▶ [Your task] Find the lines below in which the string "tegen" occurs. Copy each one.

(Page-level text extractions)
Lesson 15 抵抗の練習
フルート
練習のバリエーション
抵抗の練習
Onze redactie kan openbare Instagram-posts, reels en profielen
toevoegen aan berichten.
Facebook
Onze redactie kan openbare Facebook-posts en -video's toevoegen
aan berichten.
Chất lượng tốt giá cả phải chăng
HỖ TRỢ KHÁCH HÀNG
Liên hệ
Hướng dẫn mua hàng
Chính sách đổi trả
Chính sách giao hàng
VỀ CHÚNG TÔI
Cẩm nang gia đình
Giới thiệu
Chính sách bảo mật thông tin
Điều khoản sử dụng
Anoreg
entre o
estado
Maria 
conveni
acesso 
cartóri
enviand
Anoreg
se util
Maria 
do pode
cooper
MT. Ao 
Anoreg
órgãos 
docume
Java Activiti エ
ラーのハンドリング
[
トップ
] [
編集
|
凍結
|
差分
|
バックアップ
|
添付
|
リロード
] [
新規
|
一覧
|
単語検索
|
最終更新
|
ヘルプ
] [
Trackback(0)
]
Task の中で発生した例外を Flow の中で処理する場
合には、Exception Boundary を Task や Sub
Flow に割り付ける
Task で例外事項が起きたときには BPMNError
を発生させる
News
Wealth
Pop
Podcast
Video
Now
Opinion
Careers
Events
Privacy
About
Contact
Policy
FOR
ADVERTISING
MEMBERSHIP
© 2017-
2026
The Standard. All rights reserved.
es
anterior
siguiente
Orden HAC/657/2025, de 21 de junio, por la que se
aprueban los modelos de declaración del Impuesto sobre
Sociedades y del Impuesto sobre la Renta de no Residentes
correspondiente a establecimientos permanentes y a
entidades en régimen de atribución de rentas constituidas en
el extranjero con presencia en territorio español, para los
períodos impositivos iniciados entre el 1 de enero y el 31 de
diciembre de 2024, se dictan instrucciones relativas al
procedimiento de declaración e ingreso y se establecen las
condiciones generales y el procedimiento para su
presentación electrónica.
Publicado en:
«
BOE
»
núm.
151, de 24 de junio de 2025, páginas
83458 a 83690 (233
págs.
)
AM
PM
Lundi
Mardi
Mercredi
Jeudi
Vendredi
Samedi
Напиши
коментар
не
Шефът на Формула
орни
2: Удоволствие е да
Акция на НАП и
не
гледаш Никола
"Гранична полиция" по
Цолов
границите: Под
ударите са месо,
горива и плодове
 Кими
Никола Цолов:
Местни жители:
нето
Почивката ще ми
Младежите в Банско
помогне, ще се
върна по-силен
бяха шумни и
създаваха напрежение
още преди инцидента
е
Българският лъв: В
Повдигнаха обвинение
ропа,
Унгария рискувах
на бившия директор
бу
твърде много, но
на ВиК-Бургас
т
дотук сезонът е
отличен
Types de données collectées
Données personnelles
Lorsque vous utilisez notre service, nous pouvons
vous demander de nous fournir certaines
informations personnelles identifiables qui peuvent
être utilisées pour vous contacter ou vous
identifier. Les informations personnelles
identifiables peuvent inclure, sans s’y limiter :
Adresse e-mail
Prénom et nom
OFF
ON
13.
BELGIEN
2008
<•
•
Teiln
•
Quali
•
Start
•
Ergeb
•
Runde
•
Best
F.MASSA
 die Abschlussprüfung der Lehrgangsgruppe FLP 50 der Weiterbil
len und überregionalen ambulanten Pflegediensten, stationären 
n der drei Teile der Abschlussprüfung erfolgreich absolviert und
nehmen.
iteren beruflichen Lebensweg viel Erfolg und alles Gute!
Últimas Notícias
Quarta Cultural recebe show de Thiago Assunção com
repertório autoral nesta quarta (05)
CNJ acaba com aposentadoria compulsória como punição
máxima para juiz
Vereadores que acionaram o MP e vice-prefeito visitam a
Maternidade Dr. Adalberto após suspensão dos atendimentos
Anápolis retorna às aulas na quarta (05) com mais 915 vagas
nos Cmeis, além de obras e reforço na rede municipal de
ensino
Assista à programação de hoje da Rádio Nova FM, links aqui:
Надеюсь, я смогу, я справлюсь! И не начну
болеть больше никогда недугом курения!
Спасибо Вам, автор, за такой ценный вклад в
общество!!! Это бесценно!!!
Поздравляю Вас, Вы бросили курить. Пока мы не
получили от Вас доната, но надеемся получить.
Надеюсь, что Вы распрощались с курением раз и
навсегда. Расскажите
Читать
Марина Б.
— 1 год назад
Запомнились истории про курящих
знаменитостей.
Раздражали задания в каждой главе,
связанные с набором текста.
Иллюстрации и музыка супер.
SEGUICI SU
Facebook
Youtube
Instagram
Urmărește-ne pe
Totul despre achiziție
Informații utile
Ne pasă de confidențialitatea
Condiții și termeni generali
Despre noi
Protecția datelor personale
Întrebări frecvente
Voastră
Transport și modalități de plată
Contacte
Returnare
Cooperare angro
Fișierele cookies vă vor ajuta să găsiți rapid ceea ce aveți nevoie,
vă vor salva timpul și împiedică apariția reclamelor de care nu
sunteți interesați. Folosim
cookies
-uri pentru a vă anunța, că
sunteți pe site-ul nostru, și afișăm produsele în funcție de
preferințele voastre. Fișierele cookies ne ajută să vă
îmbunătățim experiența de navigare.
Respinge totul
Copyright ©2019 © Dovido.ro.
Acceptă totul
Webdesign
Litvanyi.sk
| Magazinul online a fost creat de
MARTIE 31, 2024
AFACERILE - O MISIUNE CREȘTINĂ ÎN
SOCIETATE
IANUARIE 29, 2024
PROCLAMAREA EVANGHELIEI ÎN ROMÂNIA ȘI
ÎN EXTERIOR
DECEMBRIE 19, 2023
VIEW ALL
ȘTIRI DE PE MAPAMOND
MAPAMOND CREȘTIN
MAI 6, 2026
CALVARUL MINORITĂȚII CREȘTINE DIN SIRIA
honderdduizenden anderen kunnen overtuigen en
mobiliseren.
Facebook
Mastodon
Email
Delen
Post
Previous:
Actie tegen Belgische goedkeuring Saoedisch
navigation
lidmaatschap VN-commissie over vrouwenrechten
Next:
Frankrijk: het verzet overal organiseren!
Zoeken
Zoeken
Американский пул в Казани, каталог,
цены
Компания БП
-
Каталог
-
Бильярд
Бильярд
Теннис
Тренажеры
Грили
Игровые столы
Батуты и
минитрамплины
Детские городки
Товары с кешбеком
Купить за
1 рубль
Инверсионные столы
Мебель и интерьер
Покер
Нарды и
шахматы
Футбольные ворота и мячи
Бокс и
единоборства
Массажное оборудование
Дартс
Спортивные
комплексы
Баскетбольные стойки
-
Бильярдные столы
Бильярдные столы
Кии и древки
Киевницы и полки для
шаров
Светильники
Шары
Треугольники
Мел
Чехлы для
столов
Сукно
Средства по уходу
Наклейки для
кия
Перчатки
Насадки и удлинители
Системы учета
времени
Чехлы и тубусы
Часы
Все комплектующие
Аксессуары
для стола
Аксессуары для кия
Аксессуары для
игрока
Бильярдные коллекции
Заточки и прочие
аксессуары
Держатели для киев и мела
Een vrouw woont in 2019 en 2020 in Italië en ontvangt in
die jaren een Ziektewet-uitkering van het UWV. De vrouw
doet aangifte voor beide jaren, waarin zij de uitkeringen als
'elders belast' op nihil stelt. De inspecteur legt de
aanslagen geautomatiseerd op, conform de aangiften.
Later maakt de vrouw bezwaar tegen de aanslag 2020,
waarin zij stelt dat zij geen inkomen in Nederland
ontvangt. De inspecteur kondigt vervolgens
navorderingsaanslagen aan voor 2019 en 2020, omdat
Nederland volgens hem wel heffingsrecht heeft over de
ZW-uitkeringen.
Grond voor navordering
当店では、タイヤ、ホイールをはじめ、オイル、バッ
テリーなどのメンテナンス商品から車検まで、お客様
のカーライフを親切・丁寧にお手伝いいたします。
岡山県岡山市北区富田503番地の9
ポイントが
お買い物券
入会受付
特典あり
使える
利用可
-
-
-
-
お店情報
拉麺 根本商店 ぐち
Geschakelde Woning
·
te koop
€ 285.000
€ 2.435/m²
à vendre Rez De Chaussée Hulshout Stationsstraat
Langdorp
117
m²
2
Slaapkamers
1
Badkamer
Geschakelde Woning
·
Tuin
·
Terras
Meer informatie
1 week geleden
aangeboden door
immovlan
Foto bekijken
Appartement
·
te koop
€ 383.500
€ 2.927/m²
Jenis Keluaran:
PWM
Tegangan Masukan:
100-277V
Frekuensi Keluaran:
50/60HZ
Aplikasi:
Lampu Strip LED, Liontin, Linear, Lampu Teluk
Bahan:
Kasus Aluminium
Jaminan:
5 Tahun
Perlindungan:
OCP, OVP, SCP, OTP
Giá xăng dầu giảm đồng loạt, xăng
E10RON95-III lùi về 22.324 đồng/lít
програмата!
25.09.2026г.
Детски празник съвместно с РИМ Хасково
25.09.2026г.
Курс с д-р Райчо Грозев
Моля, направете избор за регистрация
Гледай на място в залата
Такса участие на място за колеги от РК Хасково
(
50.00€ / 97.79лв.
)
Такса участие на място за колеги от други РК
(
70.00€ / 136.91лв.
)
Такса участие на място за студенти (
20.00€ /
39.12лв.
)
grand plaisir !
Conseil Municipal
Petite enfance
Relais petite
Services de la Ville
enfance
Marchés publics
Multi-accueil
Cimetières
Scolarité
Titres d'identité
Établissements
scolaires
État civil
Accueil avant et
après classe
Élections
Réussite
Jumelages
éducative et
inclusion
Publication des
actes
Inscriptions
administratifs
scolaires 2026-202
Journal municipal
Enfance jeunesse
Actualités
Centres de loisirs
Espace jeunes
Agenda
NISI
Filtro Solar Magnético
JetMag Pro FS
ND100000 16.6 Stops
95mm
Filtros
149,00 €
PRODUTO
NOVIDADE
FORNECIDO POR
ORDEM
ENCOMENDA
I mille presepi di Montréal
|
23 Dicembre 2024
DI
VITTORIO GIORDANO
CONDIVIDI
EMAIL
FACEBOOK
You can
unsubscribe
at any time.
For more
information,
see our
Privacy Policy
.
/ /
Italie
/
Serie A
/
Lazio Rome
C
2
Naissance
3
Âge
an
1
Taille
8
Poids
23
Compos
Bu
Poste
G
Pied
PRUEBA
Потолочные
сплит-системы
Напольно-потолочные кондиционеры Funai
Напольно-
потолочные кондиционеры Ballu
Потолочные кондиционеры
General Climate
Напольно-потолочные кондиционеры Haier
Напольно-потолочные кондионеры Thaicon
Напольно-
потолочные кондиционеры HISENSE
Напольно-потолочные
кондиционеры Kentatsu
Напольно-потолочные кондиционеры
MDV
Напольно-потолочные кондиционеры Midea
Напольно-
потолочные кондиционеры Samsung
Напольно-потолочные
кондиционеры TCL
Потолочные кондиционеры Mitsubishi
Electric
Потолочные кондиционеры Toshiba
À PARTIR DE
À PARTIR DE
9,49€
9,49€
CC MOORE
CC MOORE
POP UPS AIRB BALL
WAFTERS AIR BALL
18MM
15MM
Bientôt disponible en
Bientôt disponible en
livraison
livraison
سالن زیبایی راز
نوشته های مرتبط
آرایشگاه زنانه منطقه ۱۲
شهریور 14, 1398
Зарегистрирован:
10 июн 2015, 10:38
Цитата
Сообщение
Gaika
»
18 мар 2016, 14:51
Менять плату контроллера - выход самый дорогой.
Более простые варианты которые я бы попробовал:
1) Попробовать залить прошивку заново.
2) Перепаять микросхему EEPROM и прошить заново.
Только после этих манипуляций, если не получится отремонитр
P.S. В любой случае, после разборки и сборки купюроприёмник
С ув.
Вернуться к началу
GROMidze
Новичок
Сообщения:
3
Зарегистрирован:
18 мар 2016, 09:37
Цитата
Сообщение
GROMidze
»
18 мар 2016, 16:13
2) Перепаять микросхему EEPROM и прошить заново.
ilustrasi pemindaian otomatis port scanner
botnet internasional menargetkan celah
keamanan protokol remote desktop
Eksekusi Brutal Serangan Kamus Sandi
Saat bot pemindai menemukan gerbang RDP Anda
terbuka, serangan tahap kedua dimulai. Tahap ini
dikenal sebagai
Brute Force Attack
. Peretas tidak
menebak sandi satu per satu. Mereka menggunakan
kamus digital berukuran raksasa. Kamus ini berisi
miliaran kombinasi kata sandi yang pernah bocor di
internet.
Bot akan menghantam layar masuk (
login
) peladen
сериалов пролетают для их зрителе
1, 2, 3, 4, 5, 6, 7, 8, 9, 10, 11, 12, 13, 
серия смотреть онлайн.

▶ [Answer box]
Actie tegen Belgische goedkeuring Saoedisch
Later maakt de vrouw bezwaar tegen de aanslag 2020,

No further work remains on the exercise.